## Fragmento del documento
┌────────

Un texto sin título para un lector sin nombre


Para comprender los abismos, al menos para escribir sobre ellos, es menester distinguir cimas de simas. No basta adornar nuestras letras con encajes negros, ni describir con ellas sangre que corre por los muebles y las cortinas; esas escenas son poco dignas para quienes saben que el dolor no mancha: purifica como el fuego, es rescoldo, no llamarada, se vive con él como se cuida de las últimas brasas, no se predica de puerta en puerta para ganarse un sitio en el Cielo (en la esquina de los adoloridos que confunden narcisismo con melancolía, cinismo con nostalgia).

Adentro hace falta ser quien se es para aluzar el camino de regreso; en la superficie no se añoran los paisajes internos, esos los cultivamos con paciencia, bajamos de vez en cuando para ofrecer comida a los cuervos: no han de sacarnos los ojos, ellos son los ciegos. Pregúntenle a Poe, él sí sabía de corazones latiendo en el Infierno. Las rosas negras están de moda, son lindas pero los ribetes dorados de la vanidad excéntrica denuncian a leguas que sus portadores no conocen de Dante más de dos círculos. No, no se trata de leer a los Malditos a la luz de las velas, los candelabros sobran cuando conocemos la cara de nuestra sombra.

Hay tristezas falsas, de bisutería, como plantas plásticas a las que se añaden gotas de pegamento cristalino para que parezcan húmedas, recién regadas. Esas tristezas suelen recostarse en divanes aterciopelados, envueltas en amplios vestidos, oscuros y llenos de faralaes; de las mangas salen discretos brazos, con las muñecas delgadas y las manos largas, frágiles, perfectos para el montaje del próximo suicidio que no habrá de consumarse. A veces el set es una bañera llena de agua tibia que se entinta con el rojo sangrante de tres heridas calculadas con precisión; si se les pasa la mano, no se equivoque, fue un error de producción.

└────────

## Tareas propuestas
1. Conteste estas preguntas sobre el texto acerca de los abismos:
(a) ¿Qué es menester distinguir para escribir sobre los abismos?
(b) ¿A quién dice el texto que hay que preguntarle, porque sí sabía de corazones latiendo en el Infierno?
(c) ¿Con qué se comparan las tristezas falsas?
2. En una a tres oraciones, explique por qué, según el texto acerca de los abismos, las escenas de sangre que corre por los muebles y las cortinas son poco dignas.
3. Prolongue el texto acerca de los abismos a partir de su última oración, la que termina en "fue un error de producción".

## Datos proporcionados
┌────────

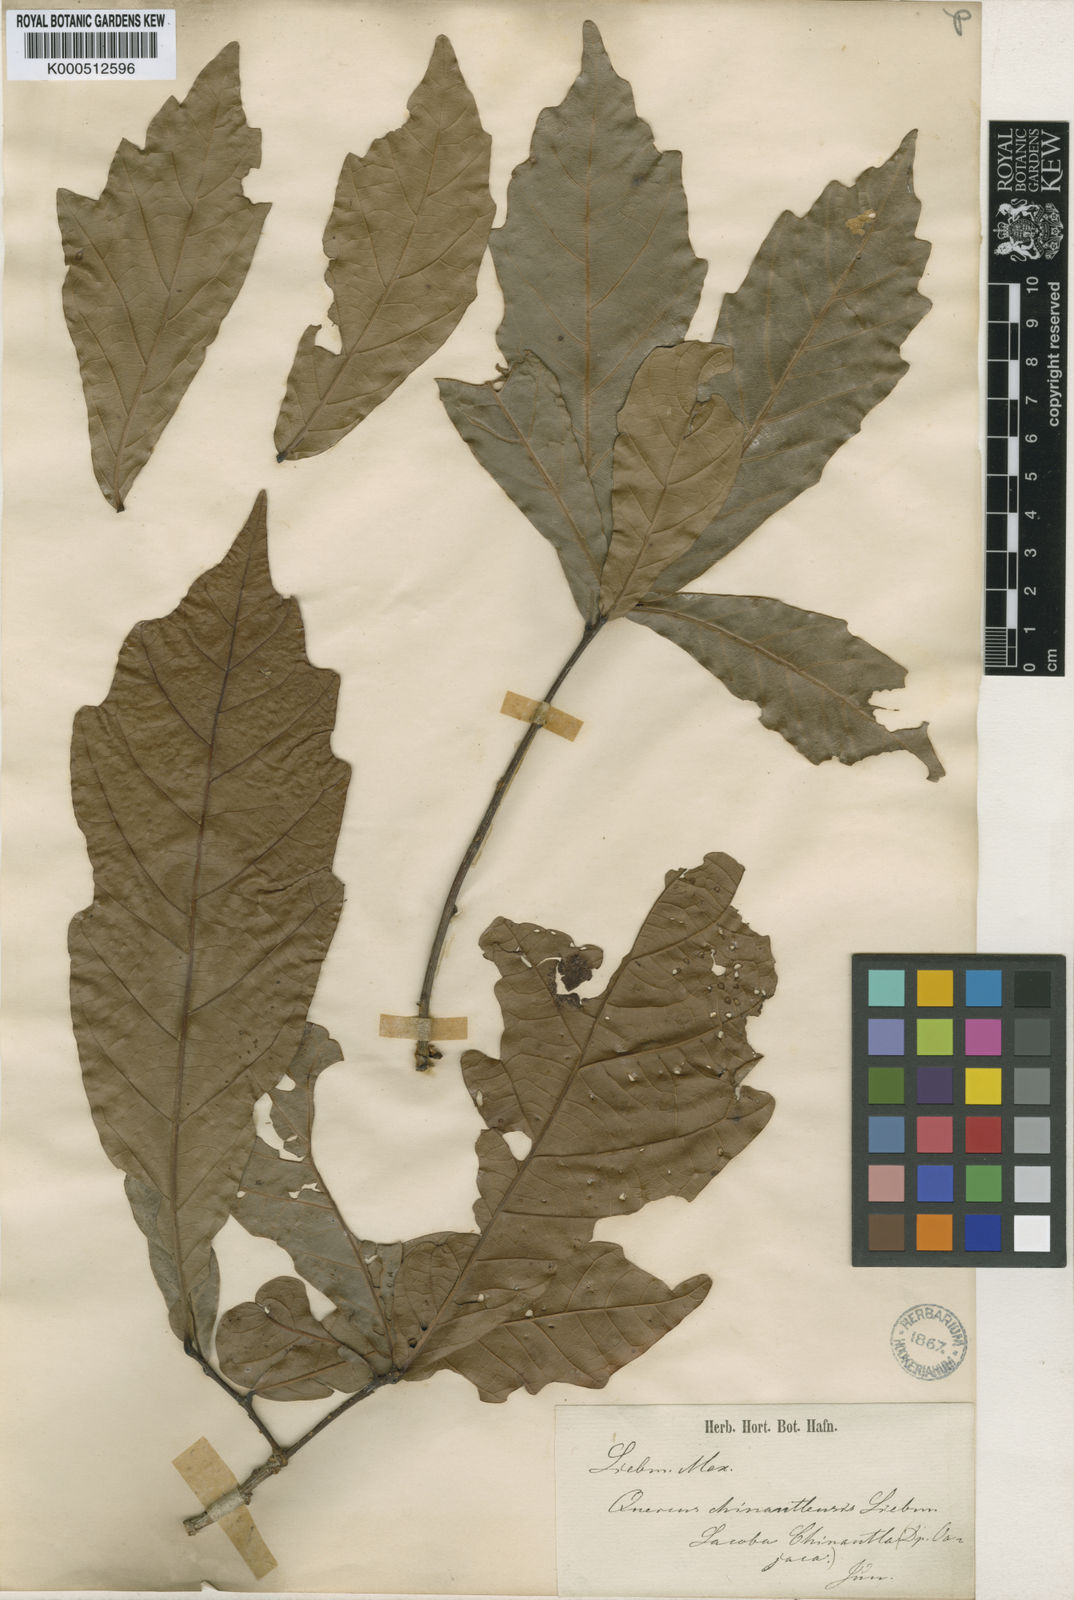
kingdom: Plantae
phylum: Tracheophyta
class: Magnoliopsida
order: Fagales
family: Fagaceae
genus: Quercus
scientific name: Quercus glaucescens
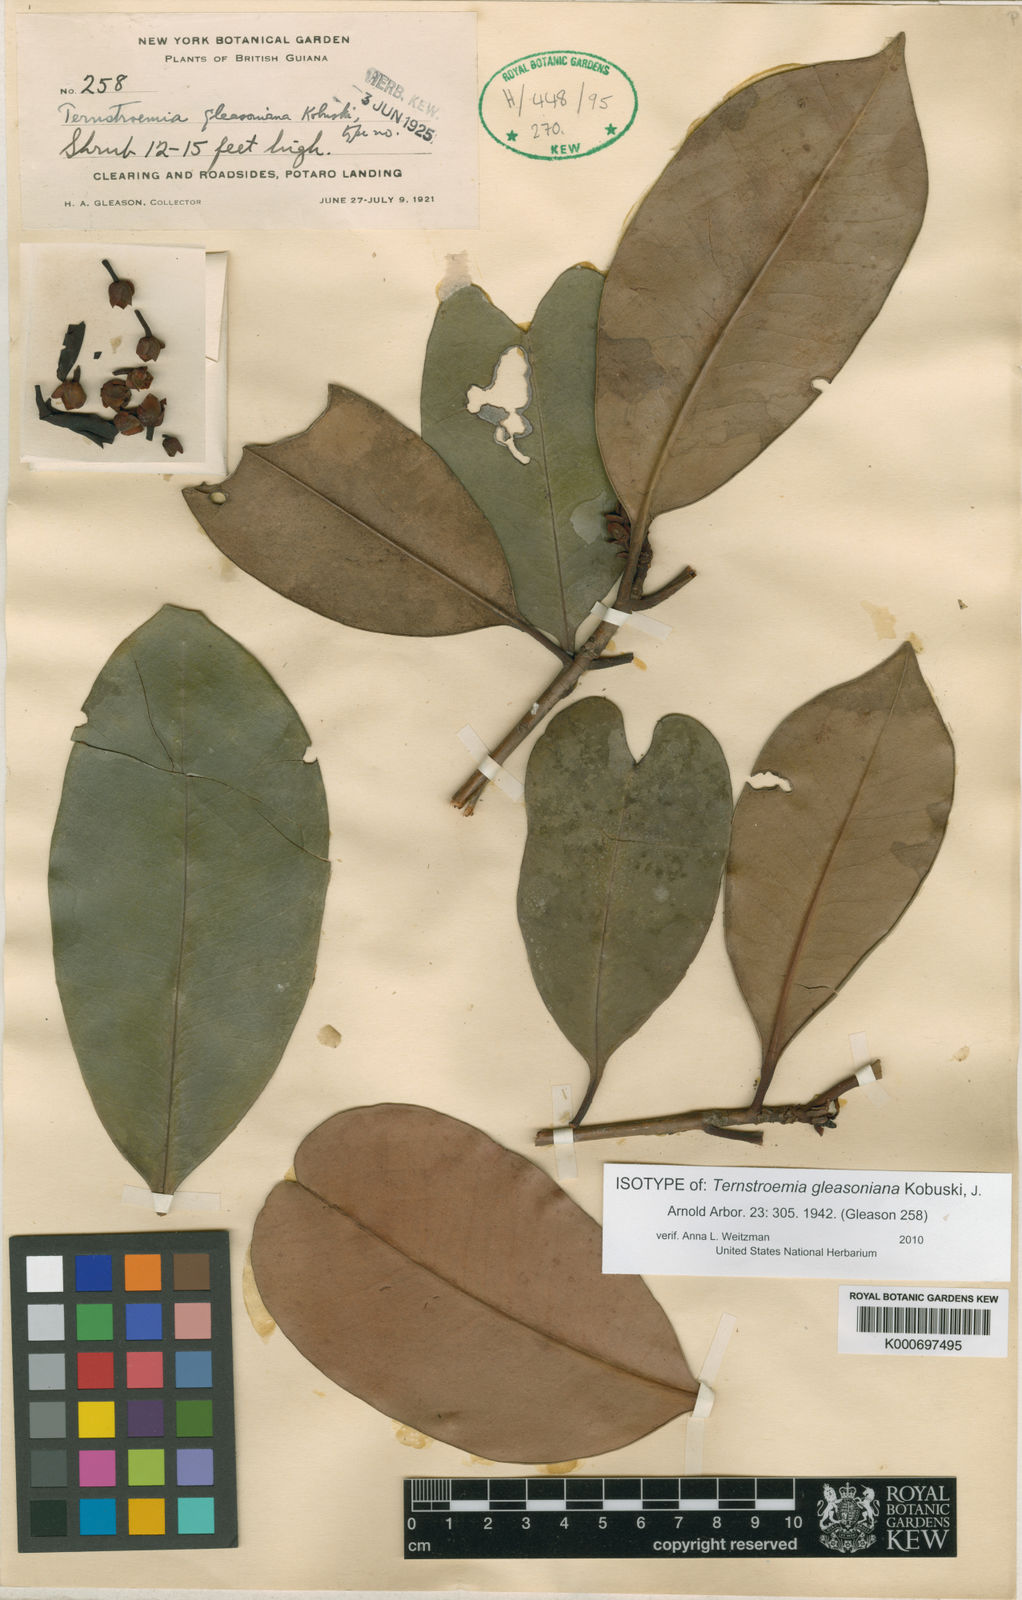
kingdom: Plantae
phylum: Tracheophyta
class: Magnoliopsida
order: Ericales
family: Pentaphylacaceae
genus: Ternstroemia
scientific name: Ternstroemia gleasoniana
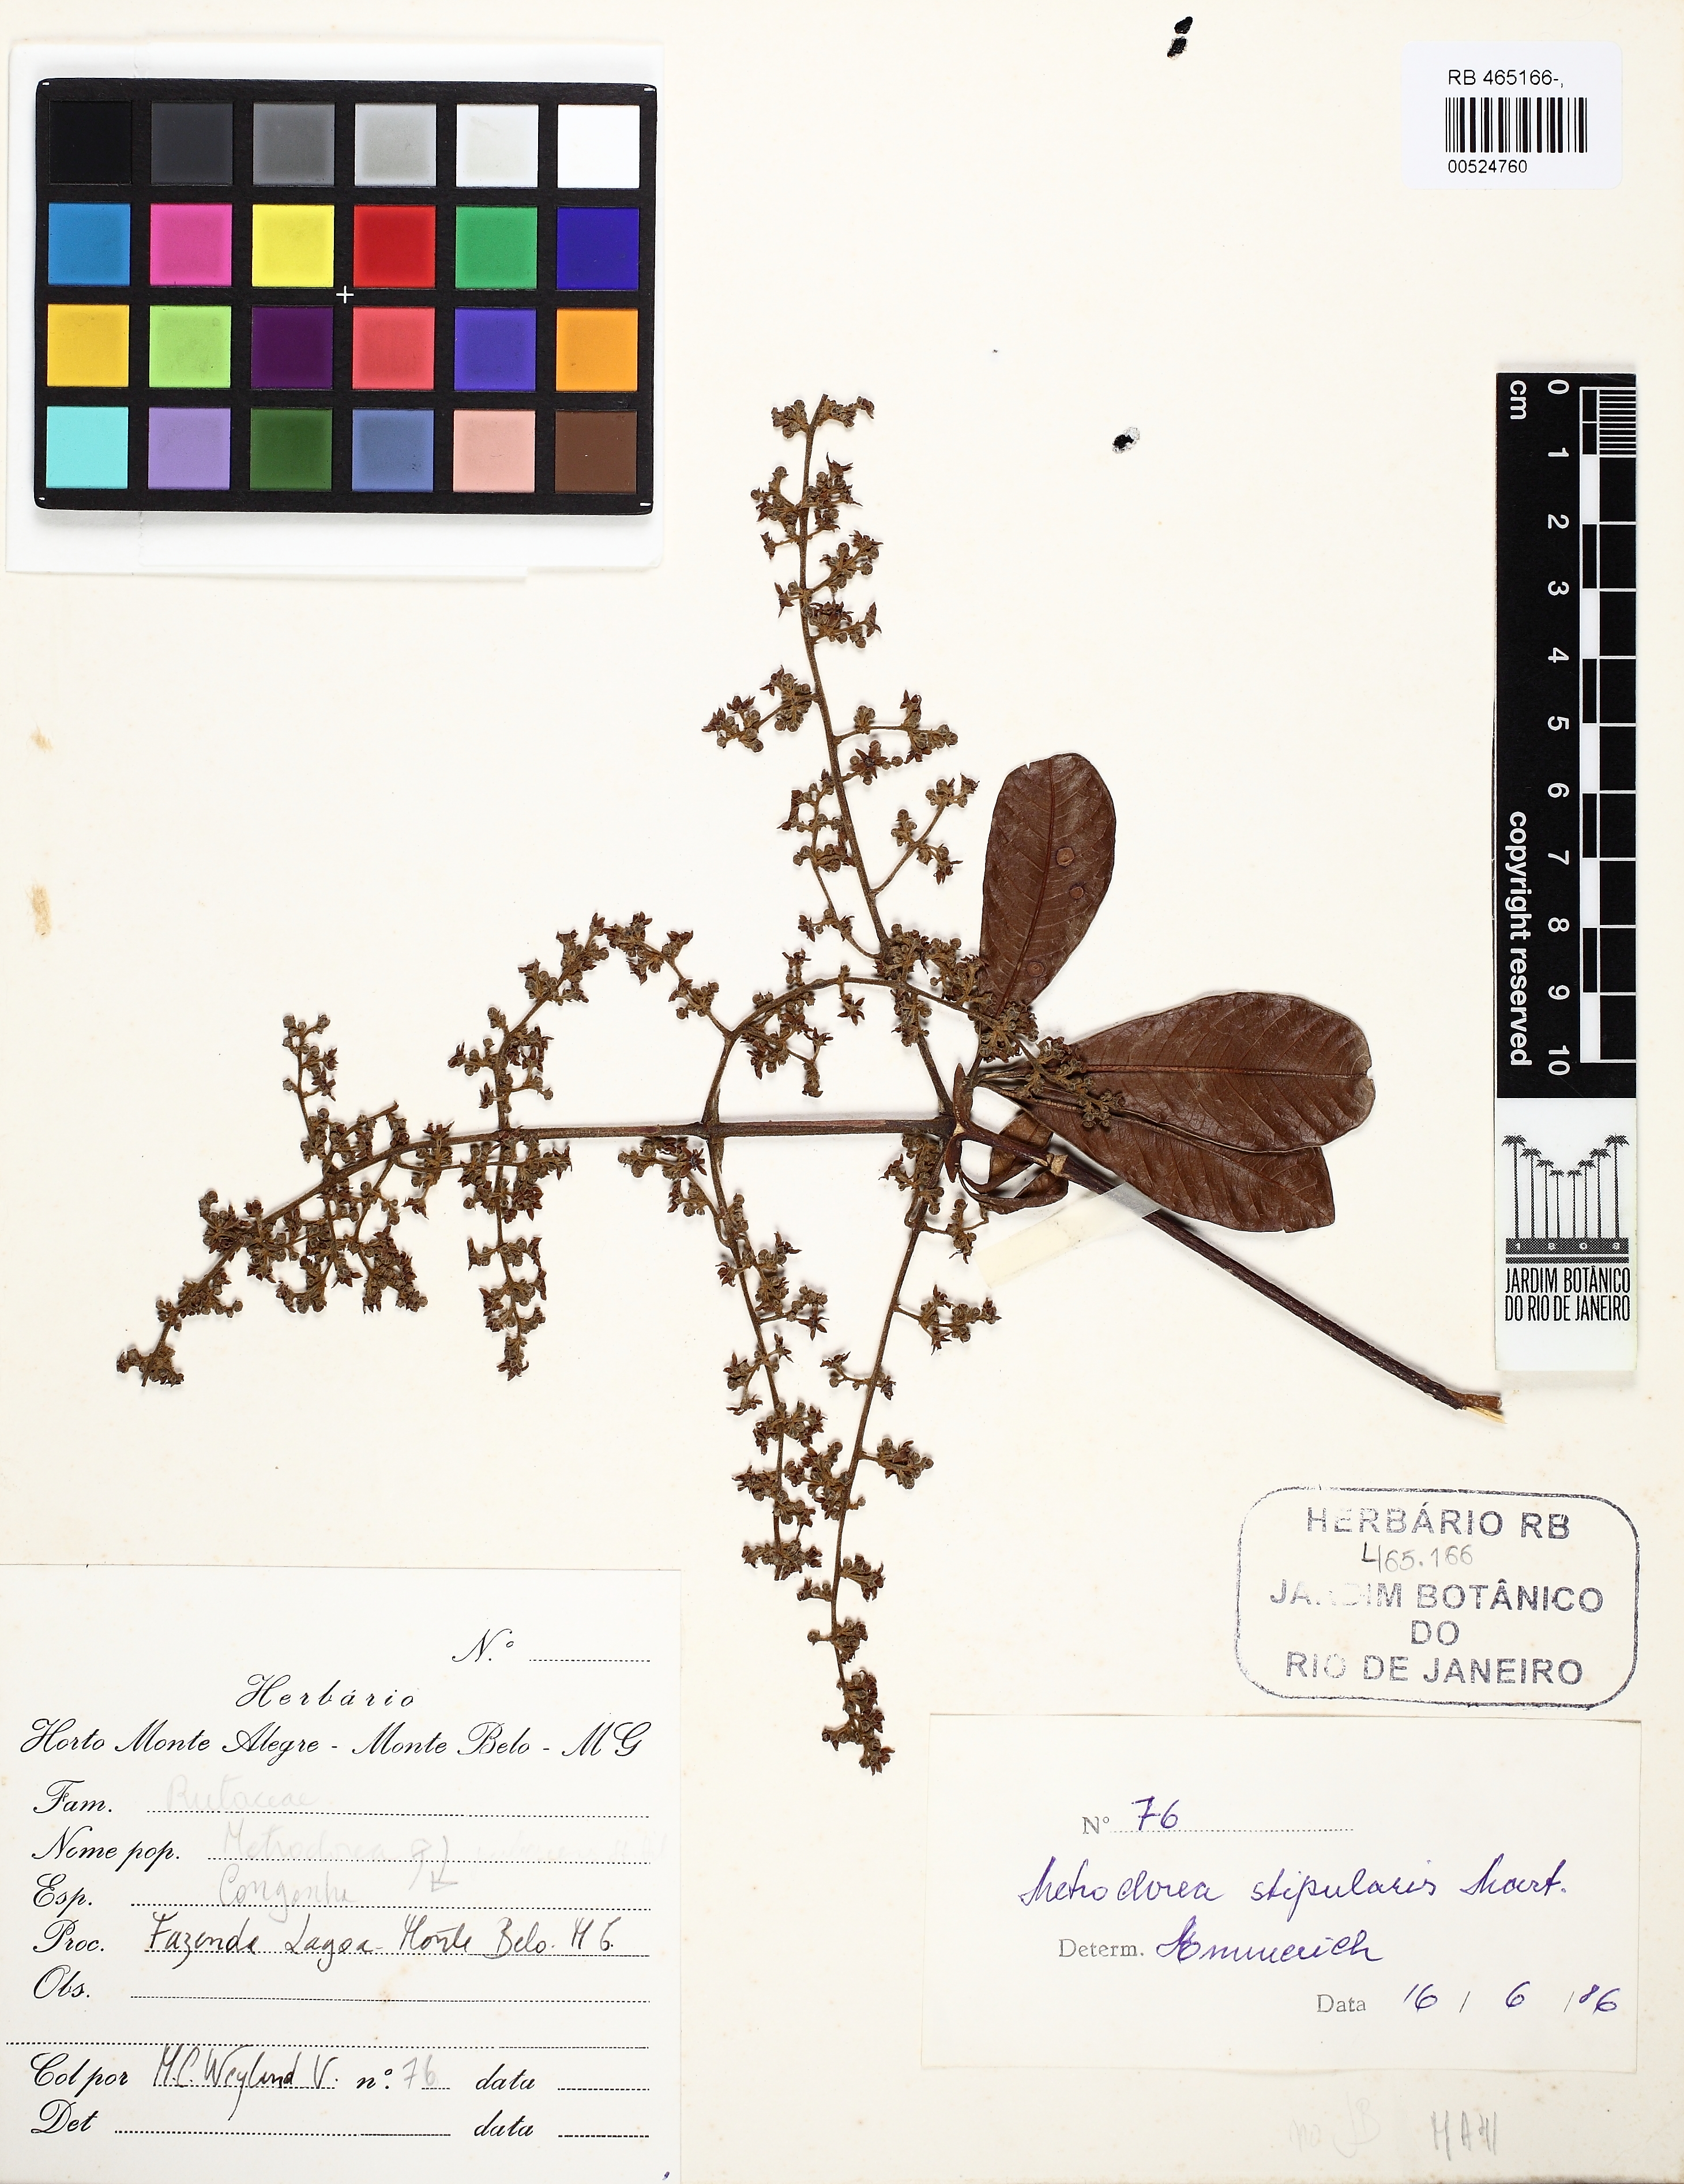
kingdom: Plantae
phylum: Tracheophyta
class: Magnoliopsida
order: Sapindales
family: Rutaceae
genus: Metrodorea
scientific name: Metrodorea stipularis
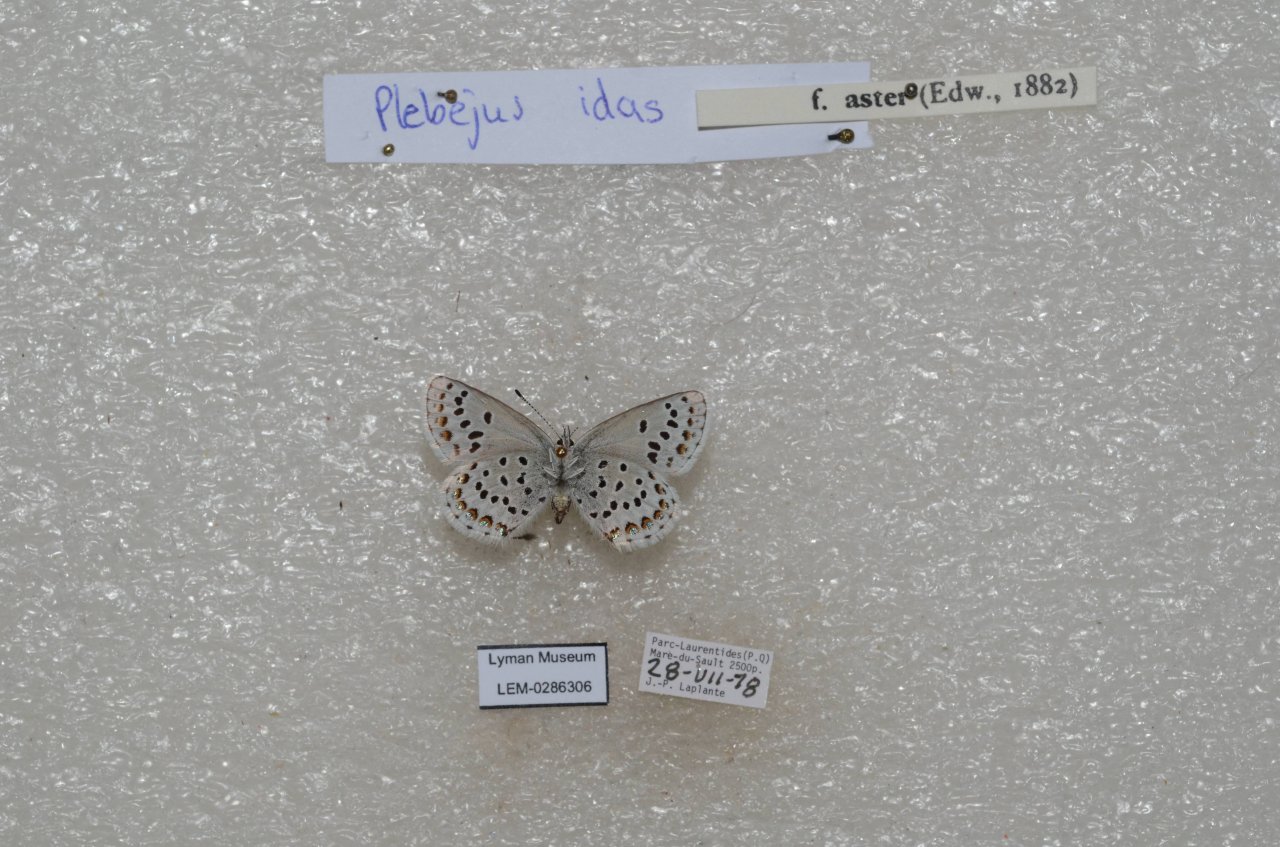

└────────

## Respuestas dadas
1.
(a) Es menester distinguir cimas de simas.
(b) Hay que preguntarle a Poe.
(c) Se comparan con plantas plásticas a las que se añaden gotas de pegamento cristalino para que parezcan húmedas, recién regadas.

2. Son poco dignas para quienes saben que el dolor no mancha, sino que purifica como el fuego. Según el texto, el dolor es rescoldo y no llamarada, se vive con él como se cuidan las últimas brasas y no se predica de puerta en puerta para ganarse un sitio en el Cielo.

3.
Las mentiras no pueden ser afiladas, tienen los cantos romos: hace falta vida para que sean puñales, hace falta mucho más para que sus orillas sean las de un diamante. Yo sí regalo a los puercos perlas, también margaritas, incluso fresas... No todas mis letras son amables, salen de las vísceras, ¿cuál es la necesidad de desollarse? ¡Ah!, el público exige un sacrificio, le encantan los cadalsos, mirar cómo ruedan las cabezas de cabellos ensortijados, cómo los cuerpos se agitan vaciándose de sí. Hablan entonces de abismos quienes interpretan el papel de víctimas, pero no saben que el piso de las fosas se recubre con romero, no han olido el copal de la muerte, no han escuchado a los difuntos cantar, no han recorrido el sendero que conduce a la gruta de los antepasados.

La ignorancia es atrevida, lo es más la de quien ignora que no sabe: lima con paciencia las orillas de aquella historia que le contaron, cree que con las piedras de río fabricará cuchillos de jade y de obsidiana, sueña con el día en que podrá consumar su venganza: será un héroe aclamado por las multitudes que le demandan justicia hecha por propia mano. Pero no sabe nada. No sabe, por ejemplo, que aquellos a los que piensa redimir fueron masacrados por los que ahora le cuentan cuentos... sin rendirle cuentas. Que le pregunte a José Revueltas, él sí sabía de geometrías, de los vértices donde se unen reaccionarios de derecha con supuestos comunistas, él sí leía mucho más que libros de señoritas princesas.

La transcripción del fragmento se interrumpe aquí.